<<<<

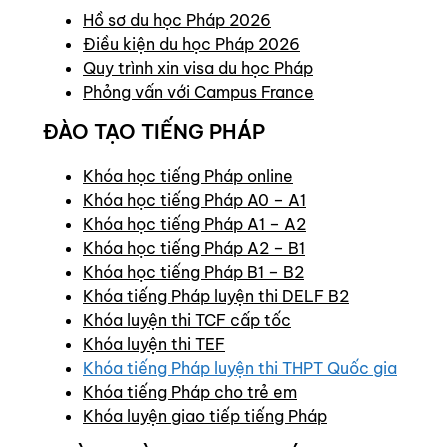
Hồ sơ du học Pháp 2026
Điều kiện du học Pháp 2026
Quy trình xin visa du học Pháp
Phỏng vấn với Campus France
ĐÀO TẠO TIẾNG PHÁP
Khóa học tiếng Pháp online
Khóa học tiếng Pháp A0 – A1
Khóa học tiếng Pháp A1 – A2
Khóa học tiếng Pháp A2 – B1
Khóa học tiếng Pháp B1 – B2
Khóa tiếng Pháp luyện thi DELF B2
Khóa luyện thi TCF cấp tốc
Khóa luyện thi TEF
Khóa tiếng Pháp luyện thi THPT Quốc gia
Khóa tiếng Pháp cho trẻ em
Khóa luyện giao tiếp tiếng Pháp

>>>>
<<<<

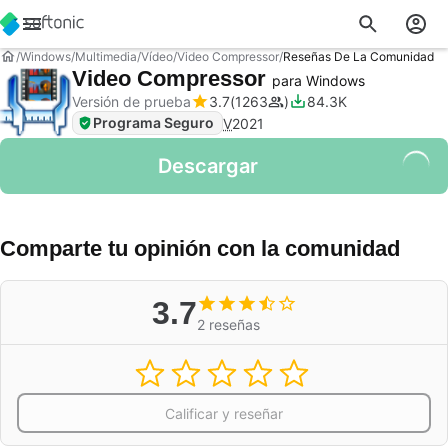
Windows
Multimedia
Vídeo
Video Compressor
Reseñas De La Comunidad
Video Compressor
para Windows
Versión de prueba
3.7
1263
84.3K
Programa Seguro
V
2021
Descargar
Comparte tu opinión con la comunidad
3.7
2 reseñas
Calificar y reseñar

>>>>
<<<<

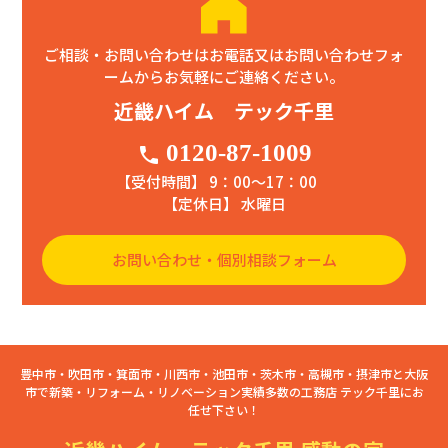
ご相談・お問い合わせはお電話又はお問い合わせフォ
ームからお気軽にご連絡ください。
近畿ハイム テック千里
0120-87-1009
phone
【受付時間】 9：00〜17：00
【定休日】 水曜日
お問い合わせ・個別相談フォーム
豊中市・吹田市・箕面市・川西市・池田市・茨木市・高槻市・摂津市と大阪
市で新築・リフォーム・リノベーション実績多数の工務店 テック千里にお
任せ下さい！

>>>>

Find each line in the records that contains the word "luyện", and copy those lines.

= OUTPUT OF THE TASK =
Khóa tiếng Pháp luyện thi DELF B2
Khóa luyện thi TCF cấp tốc
Khóa luyện thi TEF
Khóa tiếng Pháp luyện thi THPT Quốc gia
Khóa luyện giao tiếp tiếng Pháp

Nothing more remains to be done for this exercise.